Melech (1915)
Fox News is the media monolith network loved by half of America and reviled by the other half. What its millions of viewers do not know is the story of the man behind the conservative station -movie mogul William Fox.
The opening credits of a storied life began in 1879 with the birth of Wilhelm Fuchs to German-speaking Orthodox Jewish parents in Tulchva, a Hungarian village. At nine months old, his family left Europe and ended up in the Lower East Side of Manhattan where he became William Fox, the eldest of twelve children. At age ten, William organized a group of children from his tenement to sell candy on commission in Central Park. The next year, William left school to work in the garment industry at D. Cohen and Sons; he faked illness in order to have a day off to attend his Bar Mitzvah. When he was twenty, he married sixteen-year-old Eva Leo; he remained steadfast in his devotion to his wife and daughters, Mona and Belle.
In his mid-twenties, William bought his first nickelodeon, (so called as admission to the three-minute moving-picture was five cents,) that served as his entry into the movie business, and soon owned dozens more including a 600 seat Brooklyn theater. As movies were deemed the watering-hole of degenerates, as an enticement, William included live carnival acts.
In Fort Lee, New Jersey, William leased a vacant studio that he christened Fox Film Corporation. Fox became a hit when it hired screen siren Theda Bara, (Theodosia Goodman,) who hissed, “kiss me, my fool!” He also launched the career of cowboy actor John Wayne. The following year, William moved his operation to Hollywood, now the site of Century City. His studio produced big-budget films such as What Price Glory? His film, Sunrise, won five out of twelve awards at the inaugural Academy Awards ceremony in 1929, William instituted “Fox News” that utilized the new medium of sound. A Fox newsreel covered the transatlantic flight of Charles Lindberg where audiences heard the Spirit of St. Louis roaring down the runway. Mussolini, the first Oscars, the Miss America pageant, and the Hindenburg all performed for Fox’s Movietone.

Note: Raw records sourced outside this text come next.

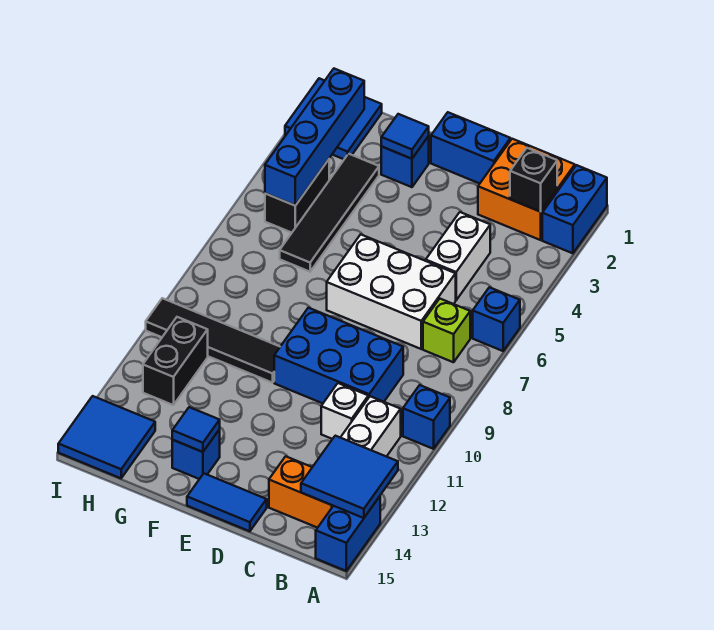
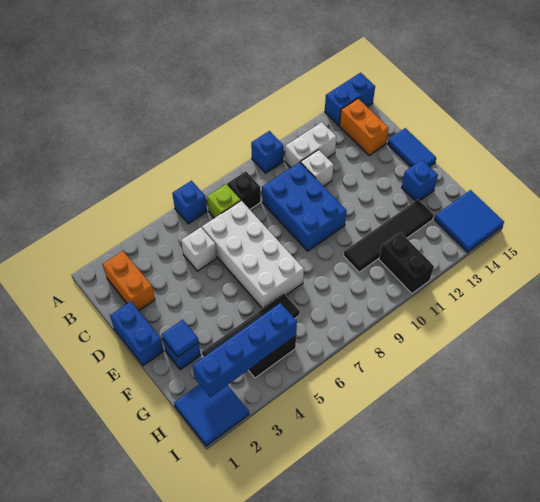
blue brick A1:A2 level 1 -> none
blue tile A13:B14 level 2 -> none
orange brick B1:C2 level 1 -> orange brick B2:C2 level 1
black brick B2 level 2 -> black brick B8 level 1
white brick C4:C5 level 1 -> white brick C5 level 1
white brick C6:E7 level 1 -> white brick C6:F7 level 1
black tile F10:I10 level 1 -> black tile G10:G13 level 1
blue tile F14 level 2 -> none
black brick H11:H12 level 1 -> black brick H11:I11 level 1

William’s initial investment of $1,666 transformed to $3,000,000. He owned a mansion on Long Island and a spectacular yacht. However, two crashes brought the walls of his Hollywood Jericho down. The first was a devastating car accident where his Rolls-Royce collided with a woman in a Chrysler. The accident resulted in William’s three-month hospitalization and his chauffeur’s death. While recovering, the Stock Market crash put a chokehold on William’s fortune, and he lost the grip on the company he had created. In a merger, new owner, Darryl F. Zanuck, created 20th Century Fox. An infuriated William railed against the banks that refused to bail him out, a fact he attributed to anti-Semitism. Trying to stave off bankruptcy, William tried to bribe a judge, and ended up serving five months in Lewisburg federal penitentiary. At his 1952 passing, no one from the industry he had spearheaded came to his funeral. Although a mostly forgotten footnote, William’s name lives on in 20th century Fox studios, and Rupert Murdoch’s Fox News.
Broken in spirit, his niece asked William how he could still believe in God. William answered with an analogy. A boy told his friend that he had asked God for skates, pony, and bike. When the friend asked to see the gifts, the boy replied that the answer had been“no.”
Although William Fox’s empire slipped through his finger, he nevertheless deserves a place in Tinseltown history. A fitting tribute to a great though flawed man can be expressed through the Hebrew name his mother had given him on the day of his Bar Mitzvah: “Melech.” “King.”